So there I was, wasting airtime ranting about a woman who does not, and will never, love me as I need her to (so whyyyyy do I bother?!) to T2 and she was sympathising – and the voice in my head said, you cannot possibly understand – your parents can only be filled with pride for you. Because I sit watching T2 talk, thinking that she is the closest thing to perfection I know. My views on perfection are not mine – they belong to my parents. My mother, mostly. I am totally indoctrinated to believe what they believe – I couldn’t describe my perfection, just theirs. T2 is everything my mother hoped I would be – she’s educated, well spoken, pretty (but ‘classy’, my mum would describe her as, not ‘slutty’ how she describes me!). I guess I realised properly for the first time today how incredibly jealous I am of her. I fight constantly to try and impress my mother – and yet here is a woman who would do it so (seemingly…) effortlessly. My mother would swap me, for her, in a heartbeat and that really stings.
But at some point, I’m going to have to stop measuring myself on a scale set by someone. I will never be the daughter that my mother wants – even if I was everything T2 is, I know that in reality my mum would still find something she didn’t like. T2 is completely right that it’s her stuff, so I don’t actually impact it – her negativity will stay even if I was everything she thinks she wants now.
So is the only way to break free from this damaging cycle, to find peace, to stop beating myself up, and accept who I am? When the lights are turned up and the scrutiny is high, I will always be letting someone down. So either that breaks me, or I start to ‘be gentle with myself’ (I swear T1 lives inside my head sometimes…).

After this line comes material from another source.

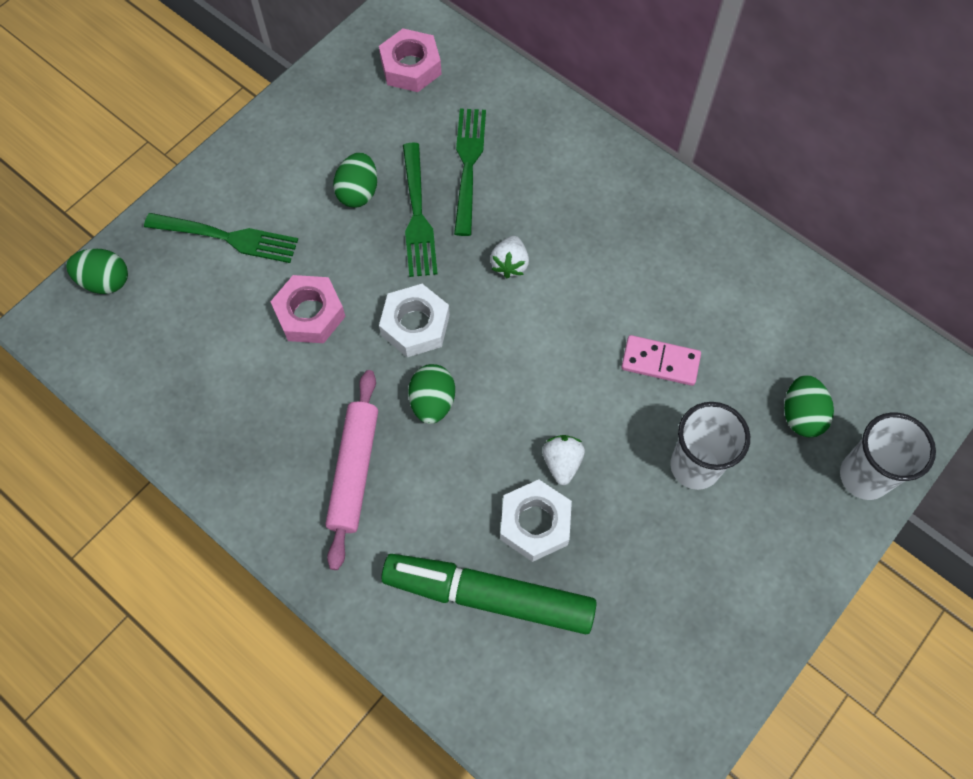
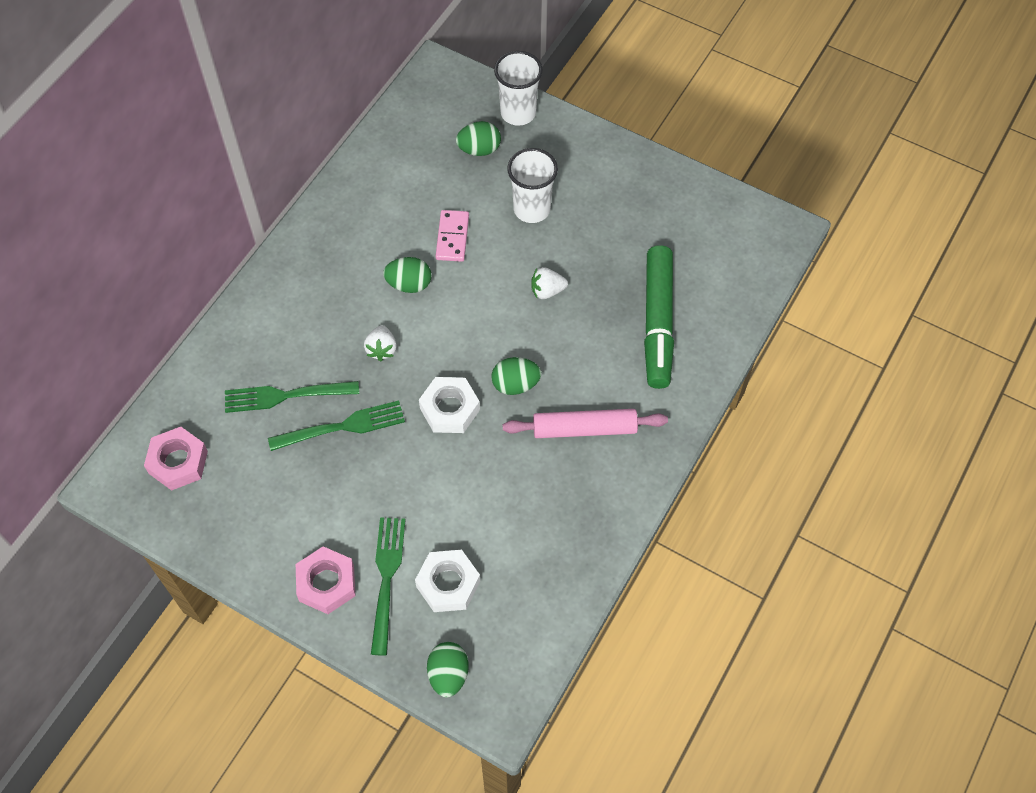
camera: 100 degrees left, 5 degrees down
(310, 314) = (453, 491): pink nut -> pink nut (326, 583)
(358, 192) = (324, 479): green egg -> green egg (409, 284)
(510, 264) = (381, 349): white strawberry -> white strawberry turned 90 degrees clockwise
(535, 523) = (597, 302): white nut -> white nut (448, 584)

I was ranting to a friend this afternoon about this situation and she told me to write a list of things I like about me. Then I cried *rolls eyes* so, over huge mugs of hot chocolate, I wrote a list of ten things I love about her, and she wrote a list of ten things she loves about me. I won’t publish her list – obviously, she’d slaughter me!- but she was happy for me to release hers – so long as I altered nothing. So, deep breath, here it goes (by the way, apparently there is no order!):
1. If I looked your name up in a dictionary it would say ‘don’t fuck with her’. You are the strongest person I know.
2. You have the most eclectic taste in music. Only in your car can I listen to Frank Turner, Ludovico Einaudi, Busted, Fightstar and ABBA one after the other!
3. In everything you do, you throw your heart over the parapet first. This is a strength not a fault.
4. You aren’t easily shocked. You’d make a great ‘Embarrassing Bodies’ doctor. I can tell/show you anything! [she shared a memory here which I have removed to preserve modesty!]
5. You handle half-tonne animals using just the power of your body language and vocal tone. I knew you’ll be fine in life the day I watched you lead [horse’s name] down a hill across the ice using your voice and a hand on his chest.
6. I know you’re ashamed of your Little but if it means we can play with play dough more often, she can stay!
7. You stand for what is right. You never ignore the bad things going on around you. I am proud of you for being the person who makes the stand and tries to right the injustice in your world.
8. You look brill dressed up – but only you can look pretty in the peeing rain, wet through, covered in mud, makeup in streaks down your face and hair like rat’s tails.
9. In a crisis, you’re a helper, not a runner.
10. You always get up and start over. It’s never a question of if you come back – just when.
I’ve deleted and retyped this list 100 times. I keep thinking what my mum would write if she wrote a list. I’m internally struggling against this list – my insides are screaming that I’m none of these things, I’m useless and worthless and… But they’re not my words. They belong to adults who didn’t and don’t have my best interests at heart.
So the list will stay, and I need to start working on adding my own words to it. Be gentle, remember.